Segment Open

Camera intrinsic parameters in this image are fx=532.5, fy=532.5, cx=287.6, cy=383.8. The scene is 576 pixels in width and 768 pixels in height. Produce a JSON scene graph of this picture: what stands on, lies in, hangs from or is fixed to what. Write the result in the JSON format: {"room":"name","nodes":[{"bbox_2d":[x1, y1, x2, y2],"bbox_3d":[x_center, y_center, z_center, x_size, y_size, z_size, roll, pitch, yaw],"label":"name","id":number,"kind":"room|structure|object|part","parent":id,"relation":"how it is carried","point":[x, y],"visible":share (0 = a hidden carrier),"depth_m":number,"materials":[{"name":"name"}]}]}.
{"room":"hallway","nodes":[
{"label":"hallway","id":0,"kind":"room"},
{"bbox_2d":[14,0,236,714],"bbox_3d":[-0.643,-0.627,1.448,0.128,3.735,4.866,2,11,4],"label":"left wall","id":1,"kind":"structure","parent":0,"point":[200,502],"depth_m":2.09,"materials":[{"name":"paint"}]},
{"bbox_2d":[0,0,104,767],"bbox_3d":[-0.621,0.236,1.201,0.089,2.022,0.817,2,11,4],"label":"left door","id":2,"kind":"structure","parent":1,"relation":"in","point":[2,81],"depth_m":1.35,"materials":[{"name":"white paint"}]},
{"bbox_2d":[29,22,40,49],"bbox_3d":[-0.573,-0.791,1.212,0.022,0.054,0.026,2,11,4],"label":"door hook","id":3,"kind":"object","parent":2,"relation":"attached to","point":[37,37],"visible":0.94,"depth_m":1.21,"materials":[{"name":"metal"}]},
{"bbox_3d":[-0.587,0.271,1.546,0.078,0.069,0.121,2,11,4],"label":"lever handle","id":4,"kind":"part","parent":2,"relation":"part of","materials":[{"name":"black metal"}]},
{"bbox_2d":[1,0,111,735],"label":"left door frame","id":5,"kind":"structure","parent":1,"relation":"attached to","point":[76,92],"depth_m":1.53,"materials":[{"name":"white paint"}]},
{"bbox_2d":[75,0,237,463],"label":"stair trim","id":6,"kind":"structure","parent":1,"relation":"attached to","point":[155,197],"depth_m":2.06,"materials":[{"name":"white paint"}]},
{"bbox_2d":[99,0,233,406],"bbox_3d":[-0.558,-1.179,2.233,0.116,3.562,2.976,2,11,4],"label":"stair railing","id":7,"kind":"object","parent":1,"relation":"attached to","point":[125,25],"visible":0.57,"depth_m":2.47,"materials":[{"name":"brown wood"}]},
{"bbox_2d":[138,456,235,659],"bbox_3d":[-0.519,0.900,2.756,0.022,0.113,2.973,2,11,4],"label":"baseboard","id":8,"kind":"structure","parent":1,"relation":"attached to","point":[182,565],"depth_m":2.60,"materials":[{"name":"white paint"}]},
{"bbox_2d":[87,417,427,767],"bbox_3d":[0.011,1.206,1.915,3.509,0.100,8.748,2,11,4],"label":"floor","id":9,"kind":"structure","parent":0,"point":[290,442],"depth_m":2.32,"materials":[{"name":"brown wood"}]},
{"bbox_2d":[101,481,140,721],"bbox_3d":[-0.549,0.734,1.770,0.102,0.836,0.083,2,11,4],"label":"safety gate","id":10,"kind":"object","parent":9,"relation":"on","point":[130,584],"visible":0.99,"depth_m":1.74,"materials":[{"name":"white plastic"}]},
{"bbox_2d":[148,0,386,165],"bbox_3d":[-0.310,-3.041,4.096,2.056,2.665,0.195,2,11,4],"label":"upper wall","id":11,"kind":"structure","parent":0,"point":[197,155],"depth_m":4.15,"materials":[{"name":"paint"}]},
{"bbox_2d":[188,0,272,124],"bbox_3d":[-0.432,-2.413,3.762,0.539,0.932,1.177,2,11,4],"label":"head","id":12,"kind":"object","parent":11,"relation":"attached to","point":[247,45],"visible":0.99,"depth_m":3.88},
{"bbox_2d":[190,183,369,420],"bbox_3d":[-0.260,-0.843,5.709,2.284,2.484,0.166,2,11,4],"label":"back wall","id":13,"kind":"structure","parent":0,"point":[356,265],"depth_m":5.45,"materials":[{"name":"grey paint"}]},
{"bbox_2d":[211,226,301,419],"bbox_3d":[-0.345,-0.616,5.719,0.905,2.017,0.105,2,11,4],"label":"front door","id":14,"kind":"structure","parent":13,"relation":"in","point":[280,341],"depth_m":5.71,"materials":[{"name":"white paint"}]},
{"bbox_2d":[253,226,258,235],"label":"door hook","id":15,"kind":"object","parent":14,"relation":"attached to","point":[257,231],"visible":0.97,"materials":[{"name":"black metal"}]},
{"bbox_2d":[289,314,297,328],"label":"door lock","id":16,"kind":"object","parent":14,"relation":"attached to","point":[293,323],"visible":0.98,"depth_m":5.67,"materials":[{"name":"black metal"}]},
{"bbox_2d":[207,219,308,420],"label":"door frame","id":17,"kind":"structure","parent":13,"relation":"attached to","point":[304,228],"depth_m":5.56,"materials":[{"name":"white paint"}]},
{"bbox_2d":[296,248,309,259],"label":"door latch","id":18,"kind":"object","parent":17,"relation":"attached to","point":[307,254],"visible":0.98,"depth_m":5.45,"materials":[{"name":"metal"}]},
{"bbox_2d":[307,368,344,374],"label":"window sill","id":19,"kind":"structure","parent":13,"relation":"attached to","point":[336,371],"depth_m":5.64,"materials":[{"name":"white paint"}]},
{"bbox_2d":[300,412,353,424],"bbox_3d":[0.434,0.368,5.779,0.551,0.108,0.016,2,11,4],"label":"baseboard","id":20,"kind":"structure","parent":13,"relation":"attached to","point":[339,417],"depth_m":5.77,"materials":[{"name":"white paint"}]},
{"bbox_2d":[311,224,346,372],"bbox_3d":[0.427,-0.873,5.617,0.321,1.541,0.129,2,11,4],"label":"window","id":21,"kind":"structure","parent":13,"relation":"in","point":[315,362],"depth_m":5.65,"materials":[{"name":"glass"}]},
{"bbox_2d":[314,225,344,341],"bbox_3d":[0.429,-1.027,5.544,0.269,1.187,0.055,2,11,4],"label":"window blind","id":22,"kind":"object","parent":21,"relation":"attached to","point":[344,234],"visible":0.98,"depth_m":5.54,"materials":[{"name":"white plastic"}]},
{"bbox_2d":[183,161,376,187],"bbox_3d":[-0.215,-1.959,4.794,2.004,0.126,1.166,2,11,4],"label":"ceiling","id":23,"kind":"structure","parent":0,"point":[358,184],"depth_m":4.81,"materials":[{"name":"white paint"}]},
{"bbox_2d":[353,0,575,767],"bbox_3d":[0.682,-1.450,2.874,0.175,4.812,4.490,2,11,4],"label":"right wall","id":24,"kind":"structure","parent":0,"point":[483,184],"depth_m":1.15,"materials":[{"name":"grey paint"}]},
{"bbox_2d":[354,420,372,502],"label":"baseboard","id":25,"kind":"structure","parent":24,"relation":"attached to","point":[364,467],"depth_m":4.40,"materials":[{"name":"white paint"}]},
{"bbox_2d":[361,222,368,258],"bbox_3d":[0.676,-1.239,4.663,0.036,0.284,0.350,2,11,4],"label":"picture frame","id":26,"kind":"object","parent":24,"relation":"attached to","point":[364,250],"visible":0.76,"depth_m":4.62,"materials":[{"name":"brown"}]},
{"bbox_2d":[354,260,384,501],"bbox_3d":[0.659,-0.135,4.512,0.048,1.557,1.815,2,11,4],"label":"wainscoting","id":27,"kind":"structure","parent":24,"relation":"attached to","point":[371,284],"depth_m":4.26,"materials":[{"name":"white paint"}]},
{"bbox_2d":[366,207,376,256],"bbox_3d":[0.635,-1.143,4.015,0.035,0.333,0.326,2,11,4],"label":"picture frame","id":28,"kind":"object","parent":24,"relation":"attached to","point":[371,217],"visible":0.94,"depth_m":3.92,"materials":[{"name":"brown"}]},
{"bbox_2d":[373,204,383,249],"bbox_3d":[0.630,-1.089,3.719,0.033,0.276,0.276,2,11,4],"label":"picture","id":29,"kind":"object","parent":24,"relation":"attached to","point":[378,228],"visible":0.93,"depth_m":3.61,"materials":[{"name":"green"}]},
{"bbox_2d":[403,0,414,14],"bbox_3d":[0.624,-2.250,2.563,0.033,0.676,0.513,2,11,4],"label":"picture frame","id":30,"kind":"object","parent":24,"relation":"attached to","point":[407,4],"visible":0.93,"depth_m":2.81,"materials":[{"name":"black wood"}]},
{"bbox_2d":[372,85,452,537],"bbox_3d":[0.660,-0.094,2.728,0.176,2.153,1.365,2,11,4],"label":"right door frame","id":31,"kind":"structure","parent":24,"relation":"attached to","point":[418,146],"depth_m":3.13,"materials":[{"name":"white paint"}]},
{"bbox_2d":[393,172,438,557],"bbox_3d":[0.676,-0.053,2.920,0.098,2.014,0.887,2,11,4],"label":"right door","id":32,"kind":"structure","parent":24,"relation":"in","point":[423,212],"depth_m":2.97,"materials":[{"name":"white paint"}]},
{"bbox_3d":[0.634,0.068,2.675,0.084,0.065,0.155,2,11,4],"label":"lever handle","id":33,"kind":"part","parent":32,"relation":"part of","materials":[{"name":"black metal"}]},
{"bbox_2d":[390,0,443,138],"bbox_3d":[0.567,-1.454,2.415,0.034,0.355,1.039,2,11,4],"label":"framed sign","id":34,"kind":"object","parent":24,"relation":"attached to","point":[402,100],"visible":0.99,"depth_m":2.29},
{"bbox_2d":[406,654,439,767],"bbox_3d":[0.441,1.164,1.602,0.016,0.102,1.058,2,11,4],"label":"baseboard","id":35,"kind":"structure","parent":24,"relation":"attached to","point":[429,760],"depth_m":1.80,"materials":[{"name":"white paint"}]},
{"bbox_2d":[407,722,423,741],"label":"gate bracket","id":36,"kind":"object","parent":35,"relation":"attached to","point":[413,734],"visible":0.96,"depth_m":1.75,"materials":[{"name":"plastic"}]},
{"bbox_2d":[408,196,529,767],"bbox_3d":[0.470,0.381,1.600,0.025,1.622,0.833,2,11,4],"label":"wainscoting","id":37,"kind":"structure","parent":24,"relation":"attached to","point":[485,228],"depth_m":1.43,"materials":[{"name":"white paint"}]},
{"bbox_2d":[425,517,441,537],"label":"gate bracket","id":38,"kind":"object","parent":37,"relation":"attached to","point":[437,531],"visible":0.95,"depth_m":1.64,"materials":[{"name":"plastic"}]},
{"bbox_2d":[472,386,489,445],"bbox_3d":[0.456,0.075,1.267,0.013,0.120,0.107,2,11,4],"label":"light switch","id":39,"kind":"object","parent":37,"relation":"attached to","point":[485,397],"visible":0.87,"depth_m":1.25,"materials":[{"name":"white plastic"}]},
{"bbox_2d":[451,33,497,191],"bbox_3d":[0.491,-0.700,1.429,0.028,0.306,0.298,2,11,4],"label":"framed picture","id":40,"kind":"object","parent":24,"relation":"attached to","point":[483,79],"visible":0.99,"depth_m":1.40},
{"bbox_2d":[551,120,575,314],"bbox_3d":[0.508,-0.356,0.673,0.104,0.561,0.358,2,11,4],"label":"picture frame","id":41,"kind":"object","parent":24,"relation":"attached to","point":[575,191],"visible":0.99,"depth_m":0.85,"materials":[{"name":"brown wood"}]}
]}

Segment Closed
Segment Open

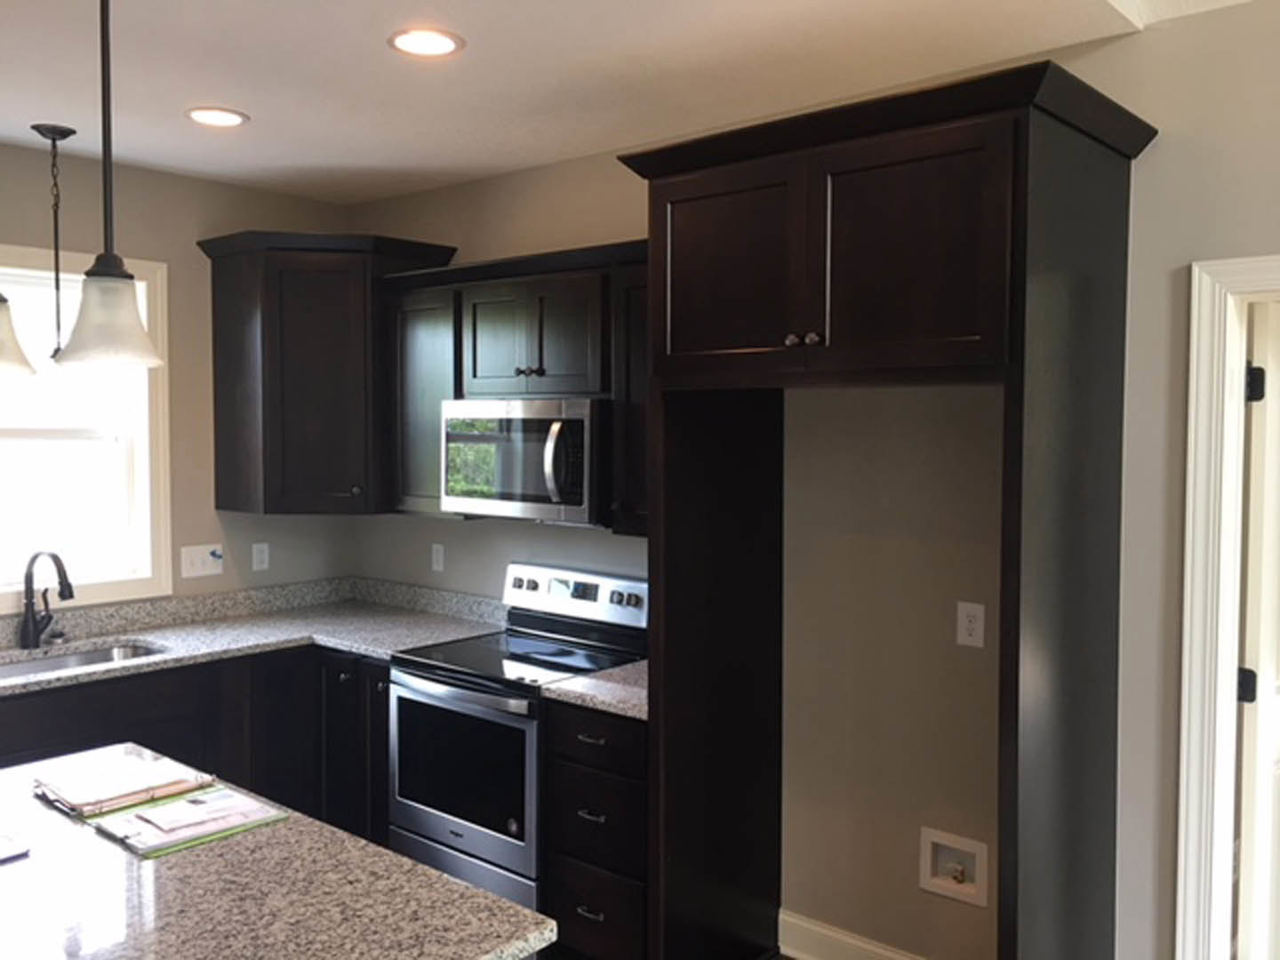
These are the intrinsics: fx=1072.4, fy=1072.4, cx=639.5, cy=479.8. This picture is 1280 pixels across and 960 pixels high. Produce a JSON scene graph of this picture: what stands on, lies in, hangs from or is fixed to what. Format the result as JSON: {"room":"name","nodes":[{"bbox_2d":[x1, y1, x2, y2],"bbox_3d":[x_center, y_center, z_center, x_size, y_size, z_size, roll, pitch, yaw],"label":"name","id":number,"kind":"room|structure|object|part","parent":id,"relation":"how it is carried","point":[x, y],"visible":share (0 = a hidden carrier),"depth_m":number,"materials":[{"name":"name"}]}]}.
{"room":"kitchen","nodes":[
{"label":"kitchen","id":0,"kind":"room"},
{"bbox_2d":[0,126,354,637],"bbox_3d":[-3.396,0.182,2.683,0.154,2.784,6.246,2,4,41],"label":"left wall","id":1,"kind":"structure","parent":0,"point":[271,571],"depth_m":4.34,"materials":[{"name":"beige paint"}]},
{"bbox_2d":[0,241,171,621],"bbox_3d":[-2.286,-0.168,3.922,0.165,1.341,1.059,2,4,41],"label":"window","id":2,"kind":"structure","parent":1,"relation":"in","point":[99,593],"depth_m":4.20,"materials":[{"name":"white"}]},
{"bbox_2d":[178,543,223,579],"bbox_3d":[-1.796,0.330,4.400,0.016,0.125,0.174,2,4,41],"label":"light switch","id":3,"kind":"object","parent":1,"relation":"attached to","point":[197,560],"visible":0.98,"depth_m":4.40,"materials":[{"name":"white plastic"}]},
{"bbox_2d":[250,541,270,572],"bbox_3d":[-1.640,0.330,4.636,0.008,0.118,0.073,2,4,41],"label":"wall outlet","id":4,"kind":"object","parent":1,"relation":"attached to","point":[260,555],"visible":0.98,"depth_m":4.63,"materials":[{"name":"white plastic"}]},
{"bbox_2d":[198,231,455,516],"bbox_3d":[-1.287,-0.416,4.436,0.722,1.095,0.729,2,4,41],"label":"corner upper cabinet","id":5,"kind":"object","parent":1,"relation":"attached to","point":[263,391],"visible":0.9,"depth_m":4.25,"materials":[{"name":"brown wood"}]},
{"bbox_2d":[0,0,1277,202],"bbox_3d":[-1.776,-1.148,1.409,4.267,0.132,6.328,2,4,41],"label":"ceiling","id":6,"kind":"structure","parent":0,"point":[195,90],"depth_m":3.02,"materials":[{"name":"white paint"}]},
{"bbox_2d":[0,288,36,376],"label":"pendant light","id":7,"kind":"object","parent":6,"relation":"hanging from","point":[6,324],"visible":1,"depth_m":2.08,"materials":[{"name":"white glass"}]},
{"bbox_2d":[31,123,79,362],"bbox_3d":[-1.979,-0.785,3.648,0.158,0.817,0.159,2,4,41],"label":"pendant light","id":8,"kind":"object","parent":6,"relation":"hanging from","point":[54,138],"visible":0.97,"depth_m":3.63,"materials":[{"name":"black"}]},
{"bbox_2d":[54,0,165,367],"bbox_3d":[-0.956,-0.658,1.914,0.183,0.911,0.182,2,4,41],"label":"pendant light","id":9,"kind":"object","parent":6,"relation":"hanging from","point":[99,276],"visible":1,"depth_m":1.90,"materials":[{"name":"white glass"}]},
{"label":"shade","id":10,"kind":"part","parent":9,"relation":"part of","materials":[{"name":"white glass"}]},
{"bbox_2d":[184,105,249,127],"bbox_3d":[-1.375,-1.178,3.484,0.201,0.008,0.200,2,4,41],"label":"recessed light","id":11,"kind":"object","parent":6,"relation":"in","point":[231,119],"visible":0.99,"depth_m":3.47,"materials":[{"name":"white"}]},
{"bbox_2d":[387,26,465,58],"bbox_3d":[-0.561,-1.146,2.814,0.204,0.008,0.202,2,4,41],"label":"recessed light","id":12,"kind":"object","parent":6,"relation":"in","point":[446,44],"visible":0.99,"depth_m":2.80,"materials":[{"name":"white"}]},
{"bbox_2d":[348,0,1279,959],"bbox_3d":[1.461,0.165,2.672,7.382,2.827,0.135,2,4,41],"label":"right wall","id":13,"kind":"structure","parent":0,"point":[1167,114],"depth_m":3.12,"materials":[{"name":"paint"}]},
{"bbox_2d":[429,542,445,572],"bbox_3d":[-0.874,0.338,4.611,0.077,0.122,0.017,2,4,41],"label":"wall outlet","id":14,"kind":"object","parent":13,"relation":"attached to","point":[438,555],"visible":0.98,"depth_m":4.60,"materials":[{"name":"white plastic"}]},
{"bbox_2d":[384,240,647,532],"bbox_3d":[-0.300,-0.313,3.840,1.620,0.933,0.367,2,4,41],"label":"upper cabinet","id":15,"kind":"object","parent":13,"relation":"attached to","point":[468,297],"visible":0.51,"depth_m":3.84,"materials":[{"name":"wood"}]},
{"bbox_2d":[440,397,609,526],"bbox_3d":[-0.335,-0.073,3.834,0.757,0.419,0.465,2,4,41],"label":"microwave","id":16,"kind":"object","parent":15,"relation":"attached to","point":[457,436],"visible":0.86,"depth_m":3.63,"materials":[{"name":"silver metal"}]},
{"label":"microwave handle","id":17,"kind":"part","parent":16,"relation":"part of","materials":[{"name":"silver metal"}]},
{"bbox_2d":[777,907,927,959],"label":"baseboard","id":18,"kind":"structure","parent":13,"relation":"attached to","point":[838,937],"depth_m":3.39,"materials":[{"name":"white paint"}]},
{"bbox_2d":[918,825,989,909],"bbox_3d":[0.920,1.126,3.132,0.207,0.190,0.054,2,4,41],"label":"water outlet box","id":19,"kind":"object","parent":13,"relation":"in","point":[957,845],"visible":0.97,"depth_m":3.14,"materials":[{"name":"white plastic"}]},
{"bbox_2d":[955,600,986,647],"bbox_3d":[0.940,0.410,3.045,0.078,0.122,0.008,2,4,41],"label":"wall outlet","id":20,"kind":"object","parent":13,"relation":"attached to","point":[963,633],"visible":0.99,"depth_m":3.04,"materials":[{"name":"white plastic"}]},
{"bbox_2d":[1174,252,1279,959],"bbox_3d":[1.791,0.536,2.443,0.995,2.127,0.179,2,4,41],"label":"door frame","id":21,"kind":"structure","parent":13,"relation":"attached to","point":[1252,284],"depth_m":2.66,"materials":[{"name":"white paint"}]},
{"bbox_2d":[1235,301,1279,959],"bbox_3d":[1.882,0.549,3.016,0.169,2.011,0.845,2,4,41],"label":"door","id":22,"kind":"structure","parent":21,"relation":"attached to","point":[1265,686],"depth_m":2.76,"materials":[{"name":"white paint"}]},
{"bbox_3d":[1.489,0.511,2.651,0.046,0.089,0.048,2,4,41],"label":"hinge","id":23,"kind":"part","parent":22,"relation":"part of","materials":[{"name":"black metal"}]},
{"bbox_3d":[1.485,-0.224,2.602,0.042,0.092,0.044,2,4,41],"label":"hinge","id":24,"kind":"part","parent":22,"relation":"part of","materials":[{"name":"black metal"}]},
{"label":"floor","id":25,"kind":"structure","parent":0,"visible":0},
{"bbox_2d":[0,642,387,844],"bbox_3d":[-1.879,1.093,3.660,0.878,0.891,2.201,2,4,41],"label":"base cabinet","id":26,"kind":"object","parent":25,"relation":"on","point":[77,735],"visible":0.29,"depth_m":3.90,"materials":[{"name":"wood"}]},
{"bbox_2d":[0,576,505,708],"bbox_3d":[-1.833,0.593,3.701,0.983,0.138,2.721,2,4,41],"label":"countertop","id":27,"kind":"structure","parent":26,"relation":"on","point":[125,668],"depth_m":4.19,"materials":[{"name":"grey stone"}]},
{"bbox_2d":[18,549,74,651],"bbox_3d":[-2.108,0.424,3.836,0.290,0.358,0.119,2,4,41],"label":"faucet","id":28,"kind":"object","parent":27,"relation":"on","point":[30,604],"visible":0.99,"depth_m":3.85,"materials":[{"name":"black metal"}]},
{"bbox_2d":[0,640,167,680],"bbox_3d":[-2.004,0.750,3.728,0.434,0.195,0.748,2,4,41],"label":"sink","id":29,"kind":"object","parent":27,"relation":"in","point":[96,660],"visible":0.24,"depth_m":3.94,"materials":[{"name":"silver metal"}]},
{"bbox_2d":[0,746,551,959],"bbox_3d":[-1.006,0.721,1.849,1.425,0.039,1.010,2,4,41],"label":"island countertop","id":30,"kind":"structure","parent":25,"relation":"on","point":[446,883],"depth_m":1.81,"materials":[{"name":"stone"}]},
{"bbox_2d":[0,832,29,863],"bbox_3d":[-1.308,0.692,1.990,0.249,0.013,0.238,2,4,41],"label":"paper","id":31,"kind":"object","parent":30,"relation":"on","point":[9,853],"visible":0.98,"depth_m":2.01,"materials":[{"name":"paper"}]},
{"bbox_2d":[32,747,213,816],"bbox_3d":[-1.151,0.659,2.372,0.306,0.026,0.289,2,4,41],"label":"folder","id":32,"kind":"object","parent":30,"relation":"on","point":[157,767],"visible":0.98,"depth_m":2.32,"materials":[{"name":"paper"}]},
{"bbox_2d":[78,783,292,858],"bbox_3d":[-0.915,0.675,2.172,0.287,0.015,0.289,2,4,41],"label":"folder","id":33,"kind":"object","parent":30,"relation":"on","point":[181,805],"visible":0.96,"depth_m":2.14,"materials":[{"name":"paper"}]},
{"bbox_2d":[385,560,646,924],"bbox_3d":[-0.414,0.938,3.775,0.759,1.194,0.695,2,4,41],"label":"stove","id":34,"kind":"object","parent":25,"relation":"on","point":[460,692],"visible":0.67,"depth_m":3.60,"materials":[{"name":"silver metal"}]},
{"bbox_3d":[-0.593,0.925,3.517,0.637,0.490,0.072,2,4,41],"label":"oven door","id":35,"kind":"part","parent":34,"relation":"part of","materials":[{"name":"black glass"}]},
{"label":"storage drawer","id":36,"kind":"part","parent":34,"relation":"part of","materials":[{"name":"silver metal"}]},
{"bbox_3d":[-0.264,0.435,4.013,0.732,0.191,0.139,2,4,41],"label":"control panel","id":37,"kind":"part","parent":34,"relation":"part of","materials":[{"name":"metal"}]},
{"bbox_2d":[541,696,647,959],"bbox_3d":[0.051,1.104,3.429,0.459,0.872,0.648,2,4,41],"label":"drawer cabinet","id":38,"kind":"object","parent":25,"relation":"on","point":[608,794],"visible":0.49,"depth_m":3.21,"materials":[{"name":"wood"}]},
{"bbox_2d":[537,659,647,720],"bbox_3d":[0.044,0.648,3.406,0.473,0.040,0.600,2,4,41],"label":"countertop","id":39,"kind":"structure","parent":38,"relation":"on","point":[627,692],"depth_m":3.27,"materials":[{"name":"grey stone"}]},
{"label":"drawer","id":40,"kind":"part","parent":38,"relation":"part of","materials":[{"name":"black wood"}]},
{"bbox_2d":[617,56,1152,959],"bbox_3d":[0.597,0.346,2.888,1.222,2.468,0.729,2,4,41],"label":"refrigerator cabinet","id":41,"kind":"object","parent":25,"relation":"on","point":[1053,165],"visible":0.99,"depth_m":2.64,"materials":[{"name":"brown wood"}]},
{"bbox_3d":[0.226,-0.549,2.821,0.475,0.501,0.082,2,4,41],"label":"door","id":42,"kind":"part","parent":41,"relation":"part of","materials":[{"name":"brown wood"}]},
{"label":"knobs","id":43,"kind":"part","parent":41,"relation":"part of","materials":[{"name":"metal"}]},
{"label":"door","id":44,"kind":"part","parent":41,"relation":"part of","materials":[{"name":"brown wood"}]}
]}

Segment Closed

* WHAT TO PRODUCE: Which lines above hold the string "hallway"? Copy each of them.

* COMPLETED EXERCISE:
{"room":"hallway","nodes":[
{"label":"hallway","id":0,"kind":"room"},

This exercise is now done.